If I ask the wrong question or miss something, we slow down and examine that too.
We notice when things get hard. When you shut down, take control, chase approval, pick fights, disappear, or pretend you don't care. We get curious about the patterns—and then we do something about them.
This isn't therapy where you vent for an hour, feel heard, and nothing changes. We go after what actually drives you: desire, fear, the habits you hide, the gap between who you act like and who you are.
Focus
What We Go After
We talk about what you actually want—not what you think you're allowed to want. We look at how family, culture, and other people's rules got into your head, and what it would mean to write your own.
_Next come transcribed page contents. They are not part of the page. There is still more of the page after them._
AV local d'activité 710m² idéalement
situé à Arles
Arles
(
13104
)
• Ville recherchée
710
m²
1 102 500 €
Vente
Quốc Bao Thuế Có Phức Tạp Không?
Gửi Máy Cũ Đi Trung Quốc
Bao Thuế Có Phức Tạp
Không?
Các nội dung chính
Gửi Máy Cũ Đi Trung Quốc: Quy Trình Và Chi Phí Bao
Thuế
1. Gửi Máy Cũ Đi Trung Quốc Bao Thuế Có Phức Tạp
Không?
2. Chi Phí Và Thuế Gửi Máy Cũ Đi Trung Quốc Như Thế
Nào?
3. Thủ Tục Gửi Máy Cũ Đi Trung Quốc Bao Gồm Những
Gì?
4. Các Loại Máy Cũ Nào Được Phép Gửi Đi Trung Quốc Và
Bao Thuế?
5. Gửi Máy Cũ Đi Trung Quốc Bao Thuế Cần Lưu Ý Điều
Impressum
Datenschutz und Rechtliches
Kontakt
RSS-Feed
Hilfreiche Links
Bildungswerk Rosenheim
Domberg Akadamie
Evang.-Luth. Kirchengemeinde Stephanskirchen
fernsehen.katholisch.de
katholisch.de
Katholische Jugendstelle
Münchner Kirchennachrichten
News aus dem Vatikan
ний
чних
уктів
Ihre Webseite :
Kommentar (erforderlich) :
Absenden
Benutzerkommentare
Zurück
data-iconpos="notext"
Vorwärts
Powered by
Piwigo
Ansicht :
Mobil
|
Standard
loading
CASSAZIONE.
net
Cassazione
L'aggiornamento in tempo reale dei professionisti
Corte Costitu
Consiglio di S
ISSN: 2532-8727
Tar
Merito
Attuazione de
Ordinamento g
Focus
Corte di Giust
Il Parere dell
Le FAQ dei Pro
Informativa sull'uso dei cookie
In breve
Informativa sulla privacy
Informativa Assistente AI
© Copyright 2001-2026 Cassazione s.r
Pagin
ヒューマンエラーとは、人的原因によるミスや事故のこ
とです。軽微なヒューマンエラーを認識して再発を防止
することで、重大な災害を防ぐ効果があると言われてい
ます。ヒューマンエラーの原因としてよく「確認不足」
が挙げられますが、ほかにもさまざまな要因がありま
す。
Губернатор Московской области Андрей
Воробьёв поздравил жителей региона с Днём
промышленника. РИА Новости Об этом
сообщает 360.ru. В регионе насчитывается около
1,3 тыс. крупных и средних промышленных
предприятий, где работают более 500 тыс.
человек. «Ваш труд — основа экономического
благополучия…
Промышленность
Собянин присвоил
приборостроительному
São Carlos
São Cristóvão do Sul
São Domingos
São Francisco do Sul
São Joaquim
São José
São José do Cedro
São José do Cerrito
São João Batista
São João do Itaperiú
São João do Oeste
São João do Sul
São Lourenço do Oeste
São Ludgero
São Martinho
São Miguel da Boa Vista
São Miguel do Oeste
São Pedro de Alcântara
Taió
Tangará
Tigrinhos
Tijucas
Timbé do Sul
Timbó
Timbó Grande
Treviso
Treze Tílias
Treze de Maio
That might mean you reimagine what a relationship looks like—or whether you want one at all. You figure out what you're into and why it scares you. Or you say the thing out loud for the first time.
Across sexuality, gender identity,
and relationship structures —
this is an affirming space.
About
I'm an associate marriage and family therapist based in Los Angeles. I started my career working on college campuses—residence life and student leadership—supporting students as they were figuring out how to grow up. Later, I spent years in recruiting, training, and consulting. The thread was always the same: people trying to understand who they were becoming. Eventually, I stopped circling the idea of becoming a therapist and did something about it.
When I'm not thinking about thinking, I wander through bookstores and museums. I collect art from my travels. I own more books than I'll ever read. The Japanese call it tsundoku—the comfort of books you haven't gotten to yet. I'm not fighting it.
I'm a political junkie. When I want to escape reality, I read gay fiction—the spicy kind. To decompress, I turn to thrillers. I've read every Jack Reacher—twenty-something and counting.
I drink too much coffee. I permanently retired suits and ties.
I take this work seriously. I don't take myself quite as seriously.
Sessions
The first session is about getting the lay of the land—your background, the patterns in play, and what needs to shift. We'll handle the consent and practical pieces up front, then move into the real work.